In the past seven years, Kmiec and the team at the Graham Cancer Center have made breakthroughs, such as using the gene-editing tool to make DNA repairs outside the cell. 

“We’re a spinout that is maybe more mature, because we’ve had years of clinical and basic science baked into what we do,” Kmiec added. “Our clinical approach has been crafted by talented oncologists and people who run clinical trials.”

 Kmiec also credits ChristianaCare for paving the road for the innovations that led to CorriXR, highlighting the health care system’s motto of “lead with love” to create a patient first approach.

“It’s only because of both our clinical impact and how Christiana thinks about medicine,” he said. “We think we’re successful because we look at the effect on the patient, not just making better technology.”

Earlier this year, ChristianaCare restructured its Gene Editing Institute into a wholly owned subsidiary, which positions it to advance research to develop therapies using CRISPR gene-editing technology and to fast-track discoveries for commercial application. 

CorriXR will continue a deep partnership with ChristianaCare moving forward, with the company licensing technology from the Gene Editing Institute. The institute will also have the opportunity to review CorriXR discoveries and decide whether to license them. 

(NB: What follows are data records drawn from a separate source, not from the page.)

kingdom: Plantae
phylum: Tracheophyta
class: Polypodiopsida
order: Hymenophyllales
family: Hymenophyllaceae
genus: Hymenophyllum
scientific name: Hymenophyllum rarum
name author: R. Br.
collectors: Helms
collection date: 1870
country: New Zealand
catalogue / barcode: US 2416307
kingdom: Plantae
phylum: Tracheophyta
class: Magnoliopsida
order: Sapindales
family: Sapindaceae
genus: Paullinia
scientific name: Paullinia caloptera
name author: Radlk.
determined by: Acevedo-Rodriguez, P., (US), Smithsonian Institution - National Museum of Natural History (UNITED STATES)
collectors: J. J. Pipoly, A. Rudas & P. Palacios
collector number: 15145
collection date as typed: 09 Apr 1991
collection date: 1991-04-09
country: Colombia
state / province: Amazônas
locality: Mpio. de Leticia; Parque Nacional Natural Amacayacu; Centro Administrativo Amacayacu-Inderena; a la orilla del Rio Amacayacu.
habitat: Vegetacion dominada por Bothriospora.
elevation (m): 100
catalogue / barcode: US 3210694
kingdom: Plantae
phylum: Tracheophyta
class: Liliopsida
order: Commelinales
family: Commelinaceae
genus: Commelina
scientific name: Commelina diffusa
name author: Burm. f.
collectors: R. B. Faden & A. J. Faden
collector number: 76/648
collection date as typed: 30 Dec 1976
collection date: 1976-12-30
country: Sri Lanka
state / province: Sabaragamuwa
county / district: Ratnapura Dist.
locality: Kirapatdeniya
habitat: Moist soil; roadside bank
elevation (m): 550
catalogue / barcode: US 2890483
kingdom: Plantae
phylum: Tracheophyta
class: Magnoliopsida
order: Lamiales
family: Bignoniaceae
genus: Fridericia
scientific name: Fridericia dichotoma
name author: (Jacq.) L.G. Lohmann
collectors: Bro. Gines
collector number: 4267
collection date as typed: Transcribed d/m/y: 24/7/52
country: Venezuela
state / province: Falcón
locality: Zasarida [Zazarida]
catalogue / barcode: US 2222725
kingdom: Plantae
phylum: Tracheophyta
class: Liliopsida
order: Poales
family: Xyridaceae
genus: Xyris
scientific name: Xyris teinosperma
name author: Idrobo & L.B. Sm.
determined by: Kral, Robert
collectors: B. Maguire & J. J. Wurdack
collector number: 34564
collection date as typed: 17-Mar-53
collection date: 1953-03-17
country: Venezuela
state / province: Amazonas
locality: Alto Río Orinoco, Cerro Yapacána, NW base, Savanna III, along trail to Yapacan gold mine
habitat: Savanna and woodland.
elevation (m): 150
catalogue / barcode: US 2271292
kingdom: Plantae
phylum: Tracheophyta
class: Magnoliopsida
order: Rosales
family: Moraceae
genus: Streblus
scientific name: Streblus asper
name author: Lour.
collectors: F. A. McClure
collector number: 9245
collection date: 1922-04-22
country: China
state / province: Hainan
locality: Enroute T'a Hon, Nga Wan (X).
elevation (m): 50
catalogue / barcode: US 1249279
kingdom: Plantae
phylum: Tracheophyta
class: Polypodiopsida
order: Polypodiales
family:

Moving forward, CorriXR plans on establishing an outside organization to raise funds and attract FDA regulatory experts as well as drug developers to push CorriXR’s treatments through the federal regulation process.

Kmiec said the first meeting with the FDA was encouraging, and the next step is getting formal approval. Kmeic added CorriXR will also start work on thyroid cancer and melanoma.